Provider: A2A will enlarge, local methods will become interoperable through hubs, stablecoins will occupy a significant share of B2B settlements in conjunction with banks, and KYC/AML will be mostly non-operator. Payment stack management will become part of product management.
Mini-case: how orchestration boosts apparatus
Initial: one acquirer, AR in country X - 78%, many "Do not honor" failures.
Actions: connected the second route, BIN-matrix by banks, soft 3DS, retrai via A2A, turned on behavioral biometrics.
Result: AR rose to a ~ of 87-90% in the target segment, Cost per Approved decreased due to lower commissions and a reduction in false refusals, enrollment time stabilized.
Checklist for payment provider selection
Coverage and methods: countries/currencies/limits, availability of key local methods and A2A.
Economy: MDR, FX, hidden fees, Cost per Approved, settlement-terms.
Conversion: AR by geo/banks/BIN, share of one-click, retray, 3DS/OTP flexibility.
Antifraud and risk: behavioral models, device fingerprinting, sanctions/PEP, velocity rules, false positive policy.
Compliance: KYC/KYB, log storage, reporting, RG functions (limits, self-exclusion - if relevant to the domain).

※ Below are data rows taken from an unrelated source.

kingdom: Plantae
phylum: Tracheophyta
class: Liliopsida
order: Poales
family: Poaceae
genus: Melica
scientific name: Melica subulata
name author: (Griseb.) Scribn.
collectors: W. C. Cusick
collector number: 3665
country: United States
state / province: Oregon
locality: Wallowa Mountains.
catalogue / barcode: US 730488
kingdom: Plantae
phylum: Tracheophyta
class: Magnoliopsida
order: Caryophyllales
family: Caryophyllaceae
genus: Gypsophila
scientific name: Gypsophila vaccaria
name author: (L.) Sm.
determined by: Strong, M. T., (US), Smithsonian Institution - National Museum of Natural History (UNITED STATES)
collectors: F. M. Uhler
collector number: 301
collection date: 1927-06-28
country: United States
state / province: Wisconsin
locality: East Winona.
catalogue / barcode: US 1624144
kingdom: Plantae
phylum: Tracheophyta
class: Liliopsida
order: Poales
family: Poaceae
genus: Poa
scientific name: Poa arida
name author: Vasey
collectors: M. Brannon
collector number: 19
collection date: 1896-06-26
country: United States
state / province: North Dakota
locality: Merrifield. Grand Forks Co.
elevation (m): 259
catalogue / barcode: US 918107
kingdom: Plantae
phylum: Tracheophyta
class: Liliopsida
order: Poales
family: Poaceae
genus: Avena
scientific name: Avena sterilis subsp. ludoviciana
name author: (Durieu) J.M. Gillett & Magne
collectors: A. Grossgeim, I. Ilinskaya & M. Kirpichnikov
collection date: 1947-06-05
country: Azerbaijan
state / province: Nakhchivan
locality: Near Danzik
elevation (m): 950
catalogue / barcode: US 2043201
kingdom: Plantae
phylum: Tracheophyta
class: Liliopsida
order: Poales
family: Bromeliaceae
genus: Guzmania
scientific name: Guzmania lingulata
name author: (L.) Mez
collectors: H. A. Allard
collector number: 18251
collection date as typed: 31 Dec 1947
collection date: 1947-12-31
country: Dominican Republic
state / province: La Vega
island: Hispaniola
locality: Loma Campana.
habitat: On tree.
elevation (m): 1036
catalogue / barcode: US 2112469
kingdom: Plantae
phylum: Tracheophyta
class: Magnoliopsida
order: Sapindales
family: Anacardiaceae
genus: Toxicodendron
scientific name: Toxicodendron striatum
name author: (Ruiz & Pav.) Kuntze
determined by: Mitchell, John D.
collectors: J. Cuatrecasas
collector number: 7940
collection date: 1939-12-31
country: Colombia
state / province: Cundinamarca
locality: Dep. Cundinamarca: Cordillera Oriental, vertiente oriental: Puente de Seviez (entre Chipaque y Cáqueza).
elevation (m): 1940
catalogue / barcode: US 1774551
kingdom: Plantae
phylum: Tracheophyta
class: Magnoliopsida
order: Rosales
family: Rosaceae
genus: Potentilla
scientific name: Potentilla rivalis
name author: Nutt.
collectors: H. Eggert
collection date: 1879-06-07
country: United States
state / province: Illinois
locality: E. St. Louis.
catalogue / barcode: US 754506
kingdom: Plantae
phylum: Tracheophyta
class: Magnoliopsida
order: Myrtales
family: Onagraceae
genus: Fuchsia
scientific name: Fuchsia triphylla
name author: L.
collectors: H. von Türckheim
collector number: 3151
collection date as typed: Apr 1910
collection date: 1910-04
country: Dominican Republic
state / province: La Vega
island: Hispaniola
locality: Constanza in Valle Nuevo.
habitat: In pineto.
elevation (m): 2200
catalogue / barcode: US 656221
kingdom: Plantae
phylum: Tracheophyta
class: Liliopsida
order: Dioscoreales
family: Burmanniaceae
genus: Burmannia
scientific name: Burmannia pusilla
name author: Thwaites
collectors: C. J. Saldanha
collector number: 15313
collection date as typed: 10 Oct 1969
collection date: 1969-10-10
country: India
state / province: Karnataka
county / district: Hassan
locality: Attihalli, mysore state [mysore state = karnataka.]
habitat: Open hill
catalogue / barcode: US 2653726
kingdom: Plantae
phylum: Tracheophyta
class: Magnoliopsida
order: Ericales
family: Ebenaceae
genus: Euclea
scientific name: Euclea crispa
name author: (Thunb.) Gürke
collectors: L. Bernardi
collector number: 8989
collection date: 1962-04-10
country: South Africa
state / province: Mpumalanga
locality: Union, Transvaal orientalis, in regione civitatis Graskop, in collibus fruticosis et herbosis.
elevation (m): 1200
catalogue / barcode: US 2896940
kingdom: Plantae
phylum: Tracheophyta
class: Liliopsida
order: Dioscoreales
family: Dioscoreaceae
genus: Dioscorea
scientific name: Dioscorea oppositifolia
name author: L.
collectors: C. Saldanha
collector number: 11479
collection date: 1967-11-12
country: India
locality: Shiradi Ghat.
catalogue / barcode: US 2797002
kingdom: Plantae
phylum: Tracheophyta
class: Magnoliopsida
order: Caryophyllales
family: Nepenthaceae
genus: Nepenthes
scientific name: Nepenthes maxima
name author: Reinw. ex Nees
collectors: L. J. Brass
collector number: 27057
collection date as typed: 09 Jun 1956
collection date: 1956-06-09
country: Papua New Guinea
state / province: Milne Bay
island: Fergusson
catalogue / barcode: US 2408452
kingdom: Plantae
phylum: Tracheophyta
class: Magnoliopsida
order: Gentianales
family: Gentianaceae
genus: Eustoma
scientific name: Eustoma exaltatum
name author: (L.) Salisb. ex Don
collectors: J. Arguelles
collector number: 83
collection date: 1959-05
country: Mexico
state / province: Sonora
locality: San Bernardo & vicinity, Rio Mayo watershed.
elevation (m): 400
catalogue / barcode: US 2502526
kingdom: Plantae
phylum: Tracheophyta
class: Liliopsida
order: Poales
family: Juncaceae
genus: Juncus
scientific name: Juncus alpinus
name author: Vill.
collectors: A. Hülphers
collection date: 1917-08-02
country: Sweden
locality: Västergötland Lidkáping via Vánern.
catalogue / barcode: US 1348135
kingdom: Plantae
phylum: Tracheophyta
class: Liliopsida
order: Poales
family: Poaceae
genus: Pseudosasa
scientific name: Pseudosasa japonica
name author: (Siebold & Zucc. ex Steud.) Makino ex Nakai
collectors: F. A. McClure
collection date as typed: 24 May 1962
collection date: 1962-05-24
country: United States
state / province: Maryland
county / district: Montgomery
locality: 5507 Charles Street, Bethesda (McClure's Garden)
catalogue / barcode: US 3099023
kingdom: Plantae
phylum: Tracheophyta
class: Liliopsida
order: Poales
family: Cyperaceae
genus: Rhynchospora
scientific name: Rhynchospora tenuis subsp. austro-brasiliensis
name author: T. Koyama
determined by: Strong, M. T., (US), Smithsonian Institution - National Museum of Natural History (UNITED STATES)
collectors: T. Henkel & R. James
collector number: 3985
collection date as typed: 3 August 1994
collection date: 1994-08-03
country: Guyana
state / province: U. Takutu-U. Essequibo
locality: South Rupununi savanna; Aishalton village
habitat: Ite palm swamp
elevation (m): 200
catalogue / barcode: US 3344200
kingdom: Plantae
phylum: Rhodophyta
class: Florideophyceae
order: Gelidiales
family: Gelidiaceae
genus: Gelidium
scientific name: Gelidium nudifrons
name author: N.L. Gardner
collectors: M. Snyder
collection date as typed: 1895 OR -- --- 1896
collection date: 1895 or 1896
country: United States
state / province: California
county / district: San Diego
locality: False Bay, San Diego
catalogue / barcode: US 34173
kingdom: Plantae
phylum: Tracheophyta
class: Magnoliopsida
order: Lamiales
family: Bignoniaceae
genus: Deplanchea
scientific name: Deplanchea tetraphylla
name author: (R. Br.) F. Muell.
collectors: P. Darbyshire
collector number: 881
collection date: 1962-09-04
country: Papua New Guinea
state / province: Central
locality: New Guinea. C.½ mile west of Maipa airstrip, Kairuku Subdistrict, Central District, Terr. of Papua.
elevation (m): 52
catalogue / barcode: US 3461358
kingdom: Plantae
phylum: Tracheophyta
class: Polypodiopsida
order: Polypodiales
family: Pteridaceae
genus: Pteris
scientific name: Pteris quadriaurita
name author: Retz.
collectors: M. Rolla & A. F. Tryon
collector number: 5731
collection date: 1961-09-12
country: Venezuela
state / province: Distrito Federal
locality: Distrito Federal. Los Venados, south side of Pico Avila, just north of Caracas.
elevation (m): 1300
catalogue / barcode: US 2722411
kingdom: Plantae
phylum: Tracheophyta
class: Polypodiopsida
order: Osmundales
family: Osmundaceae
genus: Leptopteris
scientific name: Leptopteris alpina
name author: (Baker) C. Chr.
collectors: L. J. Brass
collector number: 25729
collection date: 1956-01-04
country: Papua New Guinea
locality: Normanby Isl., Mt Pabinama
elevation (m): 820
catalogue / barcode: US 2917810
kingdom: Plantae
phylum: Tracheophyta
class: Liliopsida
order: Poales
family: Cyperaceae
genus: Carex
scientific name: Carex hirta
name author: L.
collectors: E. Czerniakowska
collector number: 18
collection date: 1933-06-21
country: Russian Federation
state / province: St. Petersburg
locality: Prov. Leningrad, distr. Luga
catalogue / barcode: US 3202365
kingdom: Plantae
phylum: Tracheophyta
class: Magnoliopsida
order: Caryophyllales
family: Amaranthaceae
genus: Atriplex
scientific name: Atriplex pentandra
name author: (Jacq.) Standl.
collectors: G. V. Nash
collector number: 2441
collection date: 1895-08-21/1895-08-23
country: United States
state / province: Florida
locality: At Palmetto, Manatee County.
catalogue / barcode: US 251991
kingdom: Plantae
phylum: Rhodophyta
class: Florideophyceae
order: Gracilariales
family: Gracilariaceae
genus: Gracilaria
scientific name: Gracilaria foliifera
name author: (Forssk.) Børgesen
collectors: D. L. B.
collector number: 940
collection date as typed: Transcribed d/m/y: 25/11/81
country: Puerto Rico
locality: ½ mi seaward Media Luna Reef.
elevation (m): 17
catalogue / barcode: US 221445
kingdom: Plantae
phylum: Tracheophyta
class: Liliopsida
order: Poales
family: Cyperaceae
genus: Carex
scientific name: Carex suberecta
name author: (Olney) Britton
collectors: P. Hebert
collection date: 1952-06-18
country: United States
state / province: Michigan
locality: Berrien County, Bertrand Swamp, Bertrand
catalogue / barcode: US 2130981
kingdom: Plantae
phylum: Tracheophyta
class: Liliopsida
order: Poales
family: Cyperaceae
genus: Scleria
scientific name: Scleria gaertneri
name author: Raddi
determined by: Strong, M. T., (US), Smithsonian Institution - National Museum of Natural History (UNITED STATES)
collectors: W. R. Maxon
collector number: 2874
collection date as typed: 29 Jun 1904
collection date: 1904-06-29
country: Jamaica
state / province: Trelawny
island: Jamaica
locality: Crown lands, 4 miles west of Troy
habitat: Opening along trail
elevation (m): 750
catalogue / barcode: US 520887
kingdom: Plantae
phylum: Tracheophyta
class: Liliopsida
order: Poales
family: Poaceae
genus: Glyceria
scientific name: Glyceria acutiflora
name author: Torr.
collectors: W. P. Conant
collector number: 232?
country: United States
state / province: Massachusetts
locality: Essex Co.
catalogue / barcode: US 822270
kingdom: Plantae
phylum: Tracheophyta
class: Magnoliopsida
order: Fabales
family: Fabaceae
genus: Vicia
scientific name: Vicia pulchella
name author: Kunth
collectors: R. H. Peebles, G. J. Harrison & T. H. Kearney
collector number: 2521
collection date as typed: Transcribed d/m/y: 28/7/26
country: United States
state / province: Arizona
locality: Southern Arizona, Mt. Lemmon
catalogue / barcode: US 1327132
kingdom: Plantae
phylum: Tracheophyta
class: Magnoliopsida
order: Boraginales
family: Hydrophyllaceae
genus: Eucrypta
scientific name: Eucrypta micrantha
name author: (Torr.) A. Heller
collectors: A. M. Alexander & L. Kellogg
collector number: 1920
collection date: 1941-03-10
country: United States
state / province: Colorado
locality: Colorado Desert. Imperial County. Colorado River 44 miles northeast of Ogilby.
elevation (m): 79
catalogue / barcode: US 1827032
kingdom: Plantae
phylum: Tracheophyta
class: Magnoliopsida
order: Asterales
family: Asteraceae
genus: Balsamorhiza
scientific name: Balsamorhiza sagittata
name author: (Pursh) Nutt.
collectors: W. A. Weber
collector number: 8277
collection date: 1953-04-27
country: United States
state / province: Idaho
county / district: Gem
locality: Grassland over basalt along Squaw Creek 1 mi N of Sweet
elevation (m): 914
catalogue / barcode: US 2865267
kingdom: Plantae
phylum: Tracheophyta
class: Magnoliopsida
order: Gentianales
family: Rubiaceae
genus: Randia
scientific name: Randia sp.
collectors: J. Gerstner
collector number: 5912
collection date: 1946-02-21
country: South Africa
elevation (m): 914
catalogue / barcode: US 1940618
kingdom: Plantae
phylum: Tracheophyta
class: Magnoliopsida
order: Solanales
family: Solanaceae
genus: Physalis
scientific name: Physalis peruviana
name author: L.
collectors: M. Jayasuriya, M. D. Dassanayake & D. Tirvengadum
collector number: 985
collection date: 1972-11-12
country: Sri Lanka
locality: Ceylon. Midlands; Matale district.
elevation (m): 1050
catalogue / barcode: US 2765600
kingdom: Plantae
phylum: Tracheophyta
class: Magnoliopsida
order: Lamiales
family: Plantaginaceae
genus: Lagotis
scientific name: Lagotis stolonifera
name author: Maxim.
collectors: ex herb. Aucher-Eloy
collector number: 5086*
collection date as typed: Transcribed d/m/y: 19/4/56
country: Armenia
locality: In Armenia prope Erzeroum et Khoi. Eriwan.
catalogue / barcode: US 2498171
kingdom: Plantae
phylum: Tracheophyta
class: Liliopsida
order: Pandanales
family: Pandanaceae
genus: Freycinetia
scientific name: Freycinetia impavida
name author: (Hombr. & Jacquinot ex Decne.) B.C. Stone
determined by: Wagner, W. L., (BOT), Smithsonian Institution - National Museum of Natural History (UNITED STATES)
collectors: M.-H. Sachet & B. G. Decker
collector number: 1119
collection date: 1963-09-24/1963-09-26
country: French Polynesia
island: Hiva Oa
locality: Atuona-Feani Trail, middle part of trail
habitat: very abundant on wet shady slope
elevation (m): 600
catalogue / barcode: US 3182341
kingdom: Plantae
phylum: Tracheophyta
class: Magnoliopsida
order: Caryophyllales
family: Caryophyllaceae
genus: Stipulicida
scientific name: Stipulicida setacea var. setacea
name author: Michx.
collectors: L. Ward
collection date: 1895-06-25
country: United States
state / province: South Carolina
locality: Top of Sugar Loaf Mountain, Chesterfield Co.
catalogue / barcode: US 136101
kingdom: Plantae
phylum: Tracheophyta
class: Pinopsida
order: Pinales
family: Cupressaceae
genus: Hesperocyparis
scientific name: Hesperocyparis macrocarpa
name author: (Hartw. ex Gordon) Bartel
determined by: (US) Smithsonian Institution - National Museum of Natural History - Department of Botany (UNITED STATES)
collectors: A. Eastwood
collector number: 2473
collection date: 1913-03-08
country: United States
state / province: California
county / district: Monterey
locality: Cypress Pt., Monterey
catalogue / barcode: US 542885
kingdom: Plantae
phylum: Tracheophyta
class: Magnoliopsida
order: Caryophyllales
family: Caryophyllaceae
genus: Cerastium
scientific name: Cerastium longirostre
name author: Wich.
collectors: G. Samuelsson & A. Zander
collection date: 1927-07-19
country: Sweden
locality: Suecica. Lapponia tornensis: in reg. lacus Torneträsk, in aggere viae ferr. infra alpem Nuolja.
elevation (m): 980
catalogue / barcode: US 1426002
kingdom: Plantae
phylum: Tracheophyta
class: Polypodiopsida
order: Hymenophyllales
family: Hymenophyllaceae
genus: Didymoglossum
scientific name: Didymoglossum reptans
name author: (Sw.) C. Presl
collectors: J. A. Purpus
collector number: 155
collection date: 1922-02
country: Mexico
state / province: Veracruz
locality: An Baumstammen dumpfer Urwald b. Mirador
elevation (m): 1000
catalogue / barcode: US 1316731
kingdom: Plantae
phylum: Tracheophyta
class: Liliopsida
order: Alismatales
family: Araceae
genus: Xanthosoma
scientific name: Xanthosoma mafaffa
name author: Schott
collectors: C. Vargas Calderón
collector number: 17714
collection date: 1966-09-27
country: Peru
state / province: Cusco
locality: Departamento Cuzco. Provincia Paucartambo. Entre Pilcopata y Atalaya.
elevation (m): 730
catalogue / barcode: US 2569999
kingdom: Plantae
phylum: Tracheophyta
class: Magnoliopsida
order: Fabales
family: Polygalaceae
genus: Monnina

Technologies: SDK/widget, orchestration, webhooks, raw logs, sandbox for A/B.
Reliability: uptime, degradation, incident SLA, transparent status page.
Support: 24/7, dedicated manager, L1/L2 response time, optimization advice.
Data and analytics: event export, API for BI, split route tests, access to model anti-fraud metrics.
Frequent "red flags"
Focusing on commission without talking about net conversions and false refusals.
Closed "black box" of anti-fraud without metrics and explanations for deviations.
Lack of failover plan and degradation scenarios.
Slow or opaque onboarding, manual KYCs without SLAs.
There is no roadmap for A2A/local methods in key regions.
"Blitz" from Provider
One practice that has an effect literally tomorrow? Enable A/B routing by issuing banks and add a local A2A method in top markets.
Where does the conversion "leak" most often? Additional forms and unnecessary redirects, as well as aggressive anti-fraud rules without taking into account behavioral patterns.
The most underrated metric? Cost per Approved - she disciplines both product and finance.
The competitive advantage in payments consists of three elements: the correct set of methods (cards + A2A + local wallets), smart orchestration with transparent analytics and compliance reliability without UX braking. Those who manage the stack as a product - testing routes, reducing false failures and accelerating conclusions - win on conversion, economics, and user trust.